Sainsbury's has released its interim results for the 28 weeks to 22 September 2018, revealing group sales of £16,884m, up 3.5%.
Retail sales (excluding fuel) increased by 1.2% and like-for-like sales (excluding fuel) rose by 0.6%.
Profit after tax stood at £144m, down 13% from £166m, reflecting further non-underlying charges relating to restructuring the firm's store management teams, Argos integration, Sainsbury’s Bank transition, and the proposed combination with Asda.
Food and general merchandise sales benefited from the hot summer as grocery sales grew by 1.2% and general merchandise sales grew 1.5%, with total food transactions up 0.6%, outperforming the market.
CEO Mike Coupe (pictured) said, “The market remains very competitive and we are transforming our business to meet rapidly changing customer needs. We have fundamentally changed how our 135,000 Sainsbury’s store managers and colleagues work and I would like to thank them for their ongoing hard work through this period.

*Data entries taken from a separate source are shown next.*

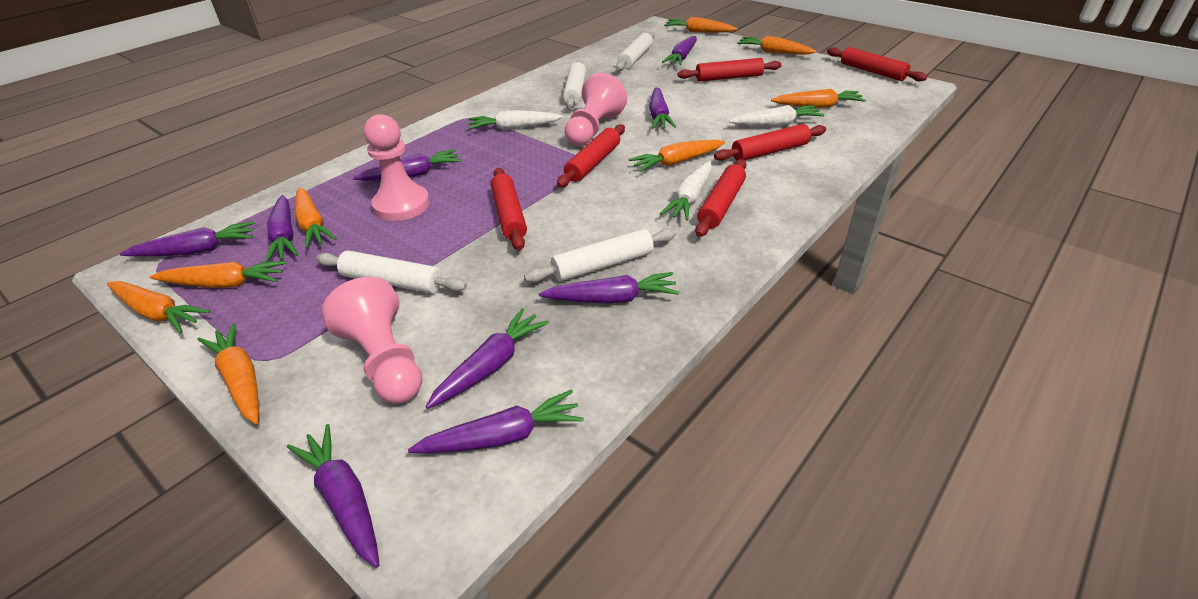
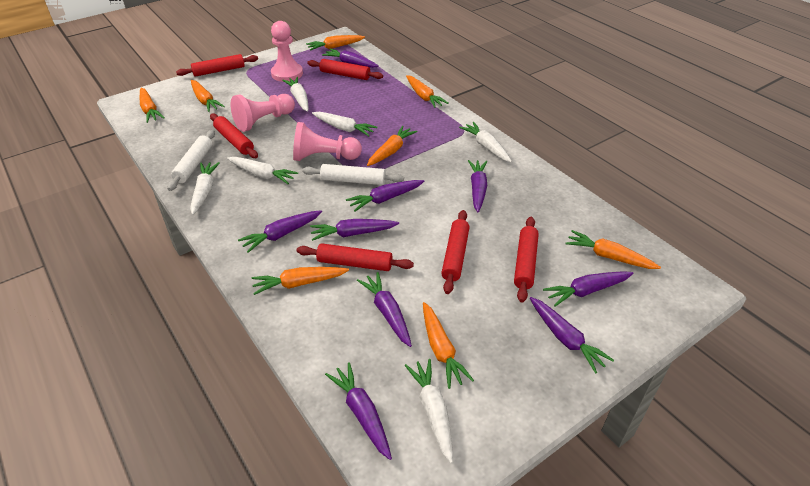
white carrot: [468,110,563,130] [660,161,712,221] [729,105,825,126] = 3 -> [190,162,220,215] [227,157,298,184] [282,77,308,112] [312,112,377,136] [405,359,453,463] [459,122,512,162] = 6
white rolling pin: [316,250,467,294] [524,228,676,283] [563,60,586,109] [616,32,654,71] = 4 -> [167,130,215,191] [302,164,404,185] = 2

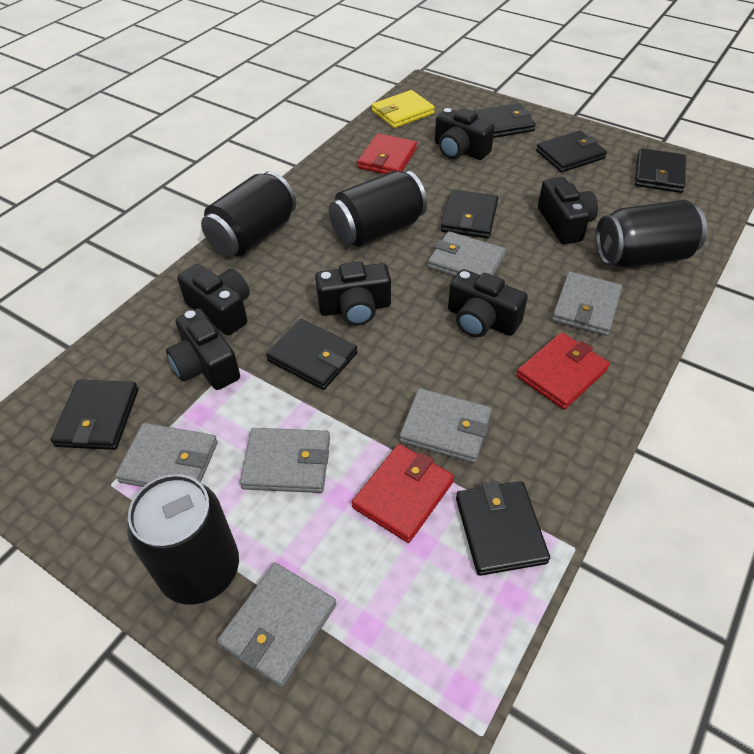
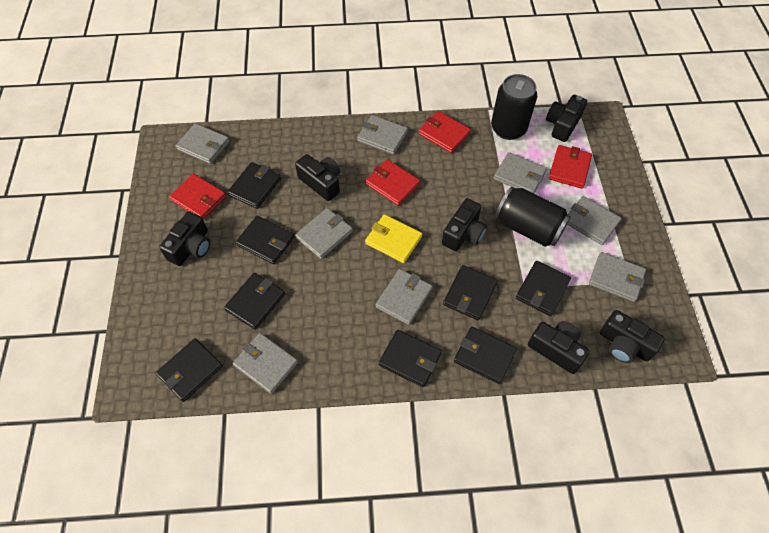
black can: [127,474,239,605] [201,171,296,257] [329,171,427,247] [596,200,707,268] = 4 -> [491,74,537,140] [495,186,570,247] = 2
black wallet: [51,380,138,450] [266,319,357,390] [441,190,498,238] [456,481,550,576] [473,103,536,138] [536,130,607,172] [635,148,686,193] = 7 -> [156,338,223,402] [224,273,285,330] [227,162,281,209] [236,216,294,264] [379,330,441,387] [443,265,497,320] [454,326,517,384] [516,261,571,316] = 8
grey wallet: [115,423,218,487] [217,563,336,687] [240,428,330,493] [399,388,492,463] [428,231,506,277] [552,272,622,336] = 6 -> [176,123,230,164] [233,333,298,394] [295,208,353,259] [357,115,408,155] [376,269,433,325] [494,152,547,193] [567,196,621,245] [589,252,646,302] = 8
red wallet: [352,444,454,543] [357,133,417,174] [516,332,610,410] = 3 -> [169,174,226,220] [365,159,420,206] [419,111,471,153] [549,145,592,189] = 4

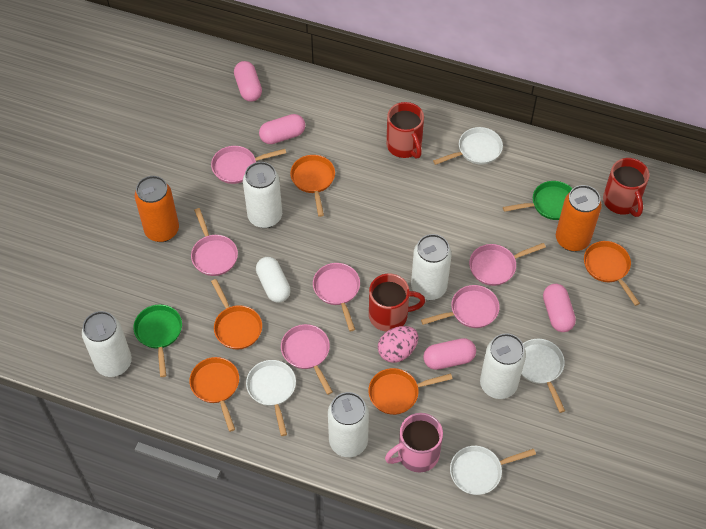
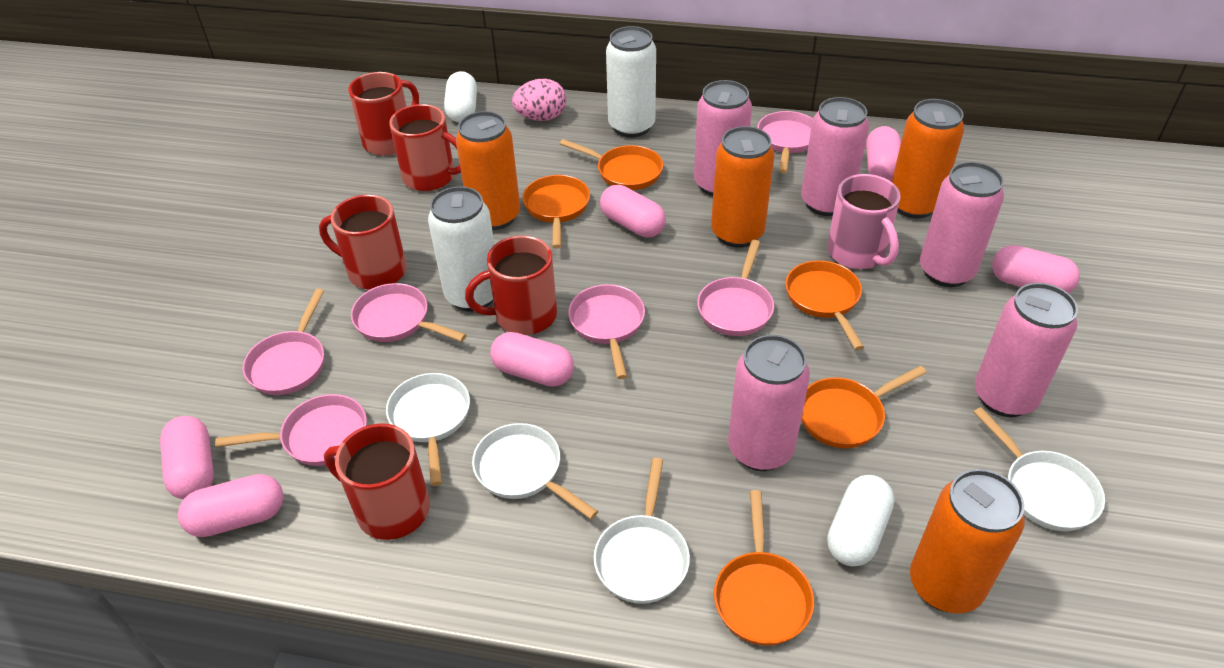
green pan: [134,304,182,377] [503,181,573,220] = 2 -> none = 0
orange can: [135,176,179,242] [556,185,602,252] = 2 -> [456,111,520,230] [711,126,774,248] [892,99,964,218] [910,469,1025,613] = 4
pink can: none = 0 -> [694,80,752,196] [728,335,810,471] [801,97,869,216] [920,162,1004,287] [975,283,1078,417] = 5
pink capsule: [234,61,262,102] [259,114,305,144] [423,338,476,370] [543,284,576,332] = 4 -> [160,416,214,499] [178,474,284,537] [490,332,574,387] [600,185,666,237] [866,126,901,182] [992,245,1080,293] = 6
red mug: [369,273,425,332] [386,102,424,159] [603,158,649,217] = 3 -> [319,194,407,290] [324,423,430,540] [348,72,419,156] [389,104,461,191] [465,236,557,335] = 5
white can: [82,311,132,377] [243,162,282,228] [328,392,369,457] [411,234,452,300] [480,333,526,399] = 5 -> [428,186,494,312] [606,26,656,137] = 2
white capsule: [256,257,291,303] = 1 -> [444,71,477,122] [827,475,894,567] = 2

“We have delivered a solid first half performance and profit has increased because we have delivered significant Argos synergies ahead of schedule. Sales of food and general merchandise were boosted by the hot summer, but general merchandise margins remain under pressure.'
Coupe continued, “Our strategy of offering customers a distinctive range of high quality and great value food has driven like-for-like sales growth at Sainsbury’s. Where we have invested to lower prices, volumes and transactions have increased.
“Our proposed combination with Asda will create a dynamic new player in UK retail, with the ability to further lower prices and to reduce the cost of living for millions of UK households. The Competition and Markets Authority is conducting its in-depth Phase Two review into the proposed combination and we continue to engage constructively with the CMA and Panel.”